3️⃣ AI Ethics with Lauren
Stable diffusion is an incredible tool which has already demonstrated its power and versatility since its first use! Given Robin Rombach et al.’s work demonstrating the ability to use a mere image representation in place of an image and generate a full image based on it, the ethical application that came to mind for me was obfuscation.
Loosely defined, obfuscation is the concept of protecting one’s privacy and protesting the overuse of personally identifiable information with noise in various forms, which provides obfuscation. A great application of obfuscation is Fawkes, a tool from the University of Chicago Department of Computer Science co-led by Emily Wenger and Shawn Shan. The innovative tool adds noise to personal image to prevent facial recognition algorithms from properly identifying a person, misidentifying them in most cases and adding a layer of privacy protection. This obfuscates a person’s biometric data and respects their wish to remain anonymous, often when there is no option to do so.
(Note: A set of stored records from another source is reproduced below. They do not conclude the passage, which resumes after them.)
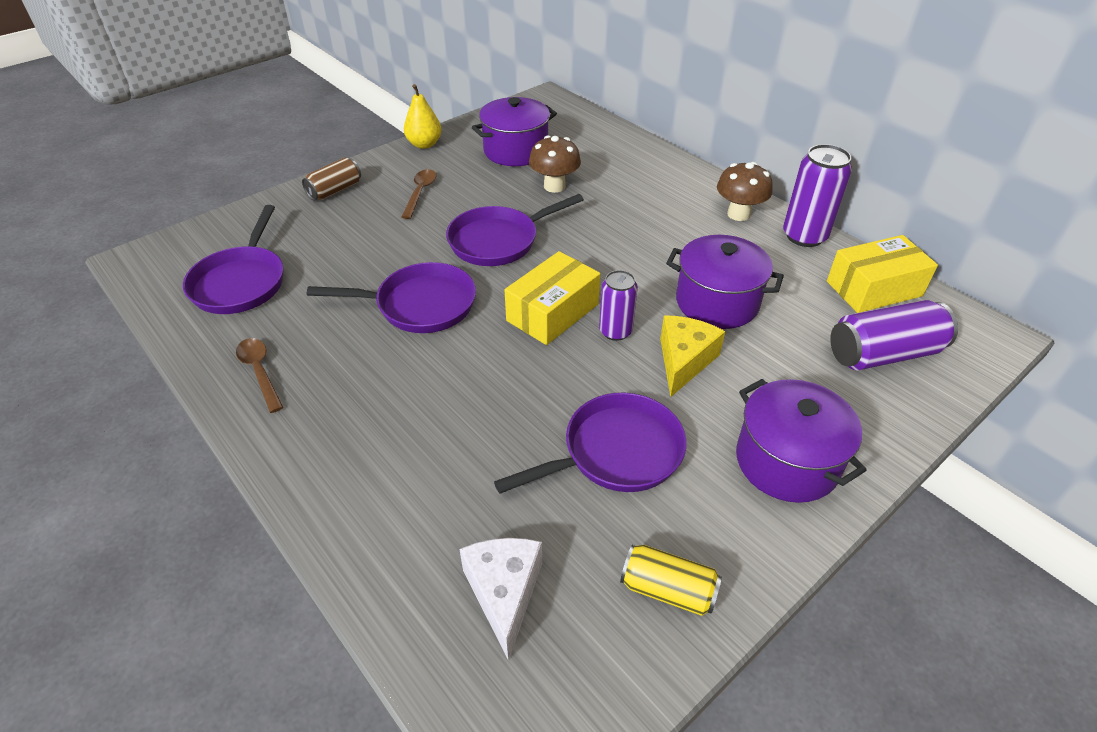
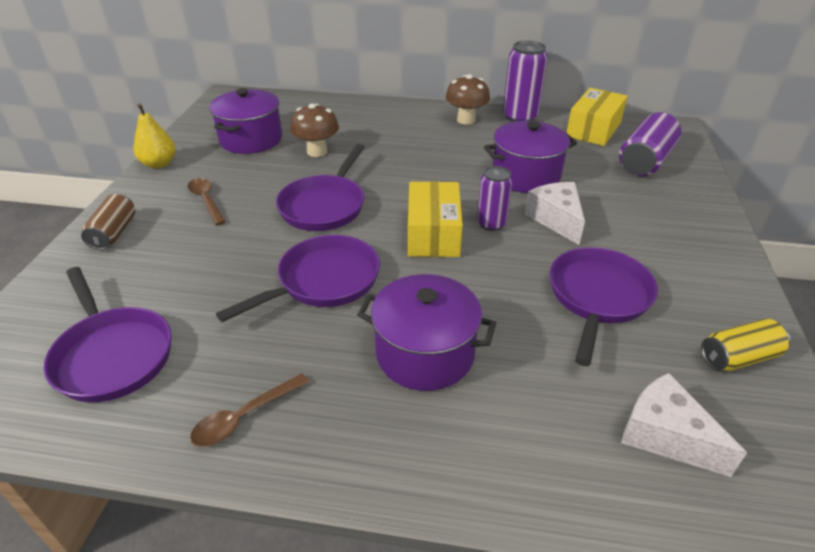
camera: 40 degrees left, 5 degrees down
brown spoon [236,338,284,413] -> brown spoon turned 60 degrees counterclockwise [190,373,309,447]
yellow cheese [660,315,725,397] -> white cheese [525,182,585,245]
purple pot [736,379,867,503] -> purple pot moved to [357,274,496,391]

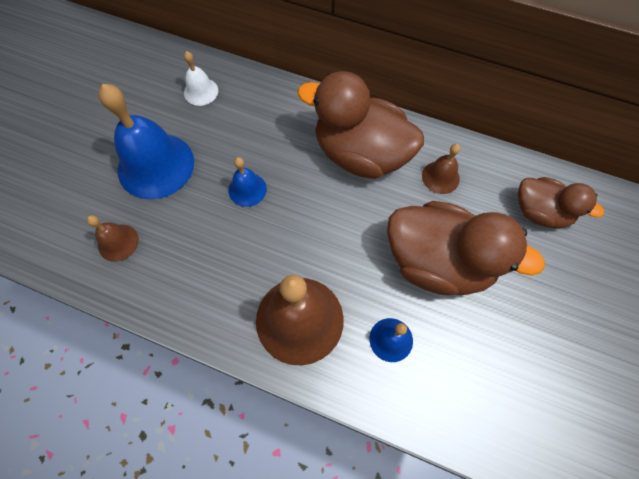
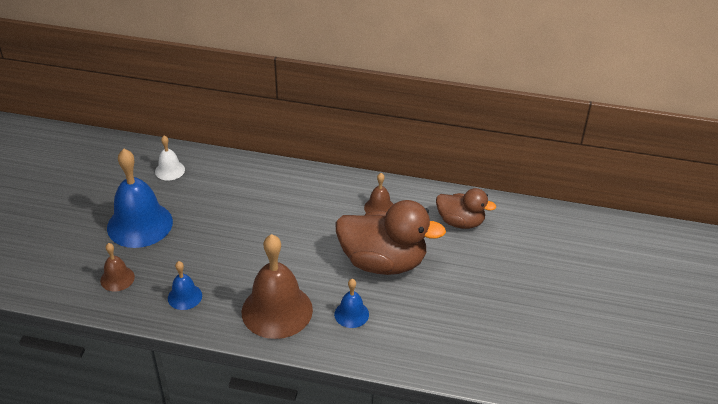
camera: 10 degrees left, 25 degrees down
blue bell [229,157,267,207] -> blue bell moved to [168,261,202,310]
brown duck [297,71,424,179] -> none

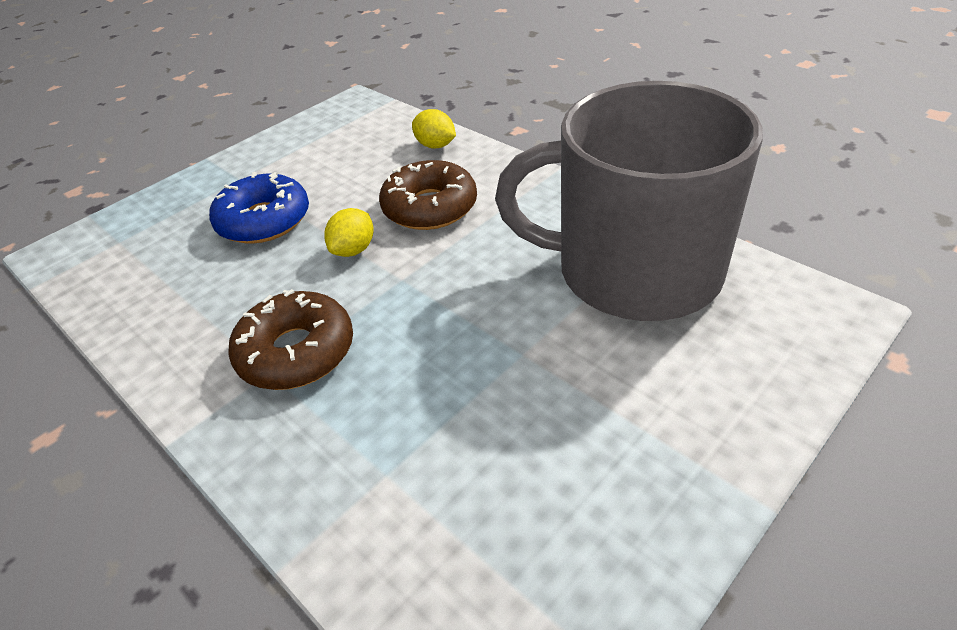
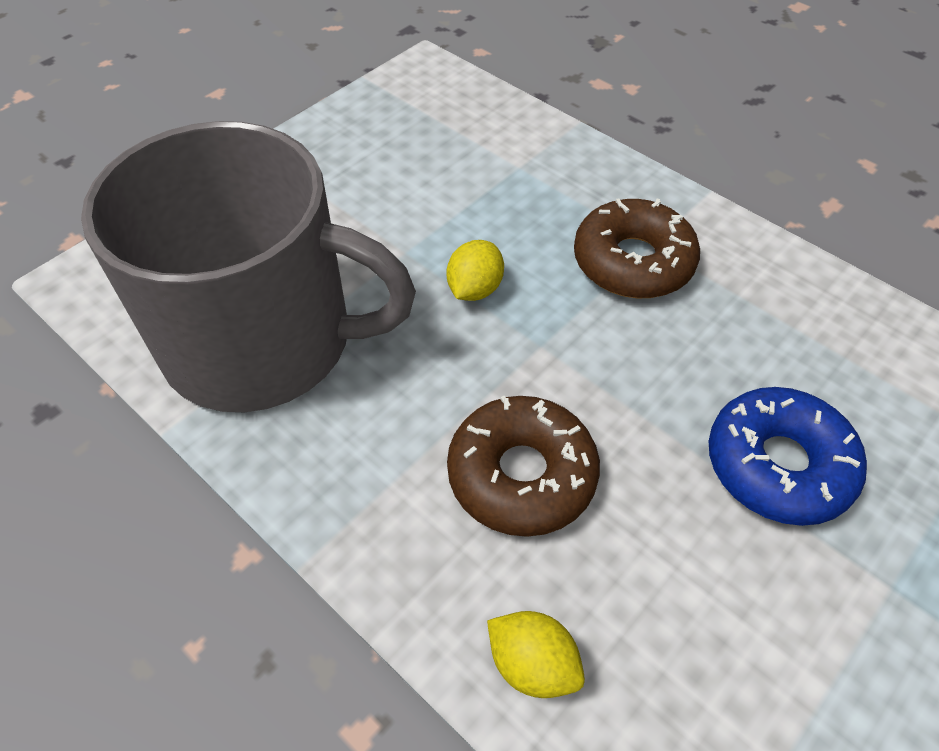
camera: 175 degrees right, 10 degrees up
yellow lemon [324,208,374,257] -> yellow lemon moved to [447,240,504,301]

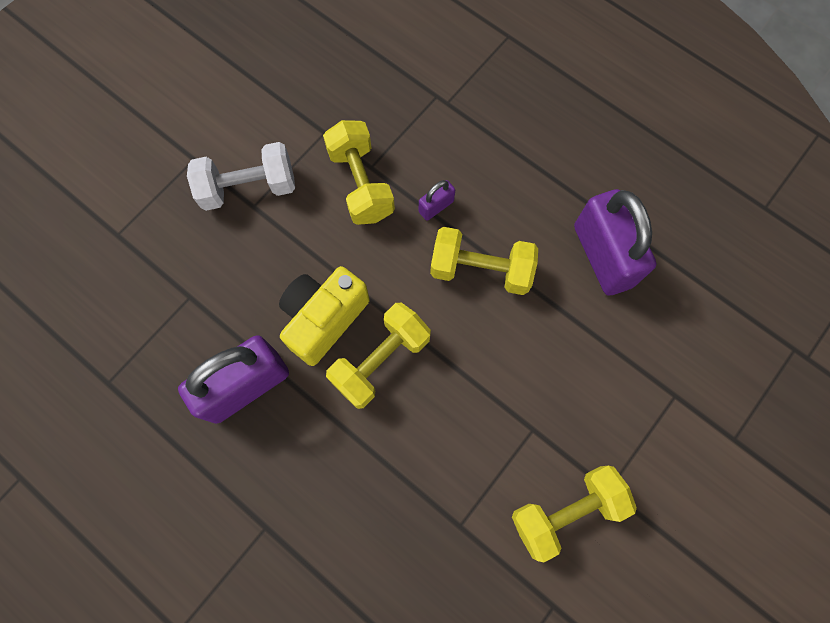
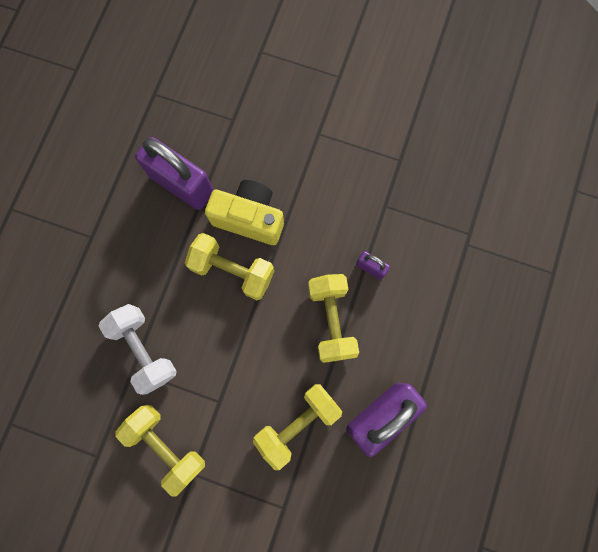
camera: 70 degrees right, 5 degrees up
white dumbbell [187,142,295,211] -> white dumbbell moved to [99,304,177,395]
yellow dumbbell [323,120,395,225] -> yellow dumbbell moved to [253,384,342,470]

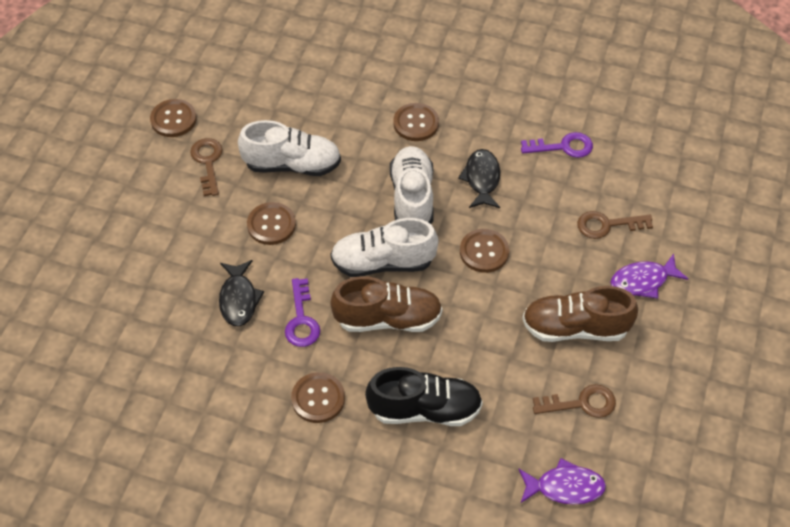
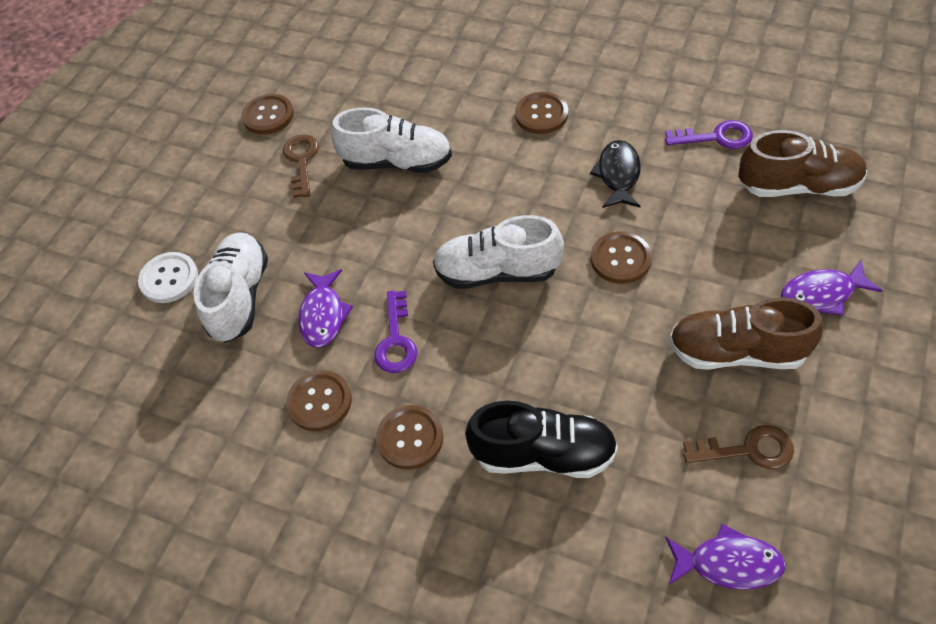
camera: 10 degrees right, 0 degrees up
black fish [219,260,264,327] -> purple fish [298,269,353,348]
brown button [247,202,296,245] -> brown button moved to [286,370,352,431]
brown shoe [330,276,442,332] -> brown shoe moved to [738,130,867,197]
white shoe [390,146,434,224] -> white shoe moved to [194,232,268,343]
brown key [577,211,653,239] -> none
none -> white button [138,252,198,303]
If we combine these two incredible technologies, stable diffusion may counteract the efforts of Fawkes by reversing its obfuscation efforts, processing the noise-addled image to reverse engineer a person’s identity, revealing biometric data and violating the wish to remain anonymous. This is a specific application and is not meant to generalize about stable diffusion, but it is presented as an interesting use case that warrants more investigation and should be analyzed through different privacy lenses. On the flip side, we already have many positive use cases of stable diffusion, including some of the most hilarious and entertaining memes of recent years. So far the applications have been incredibly useful and positive, and I am excited to see many more use cases to come!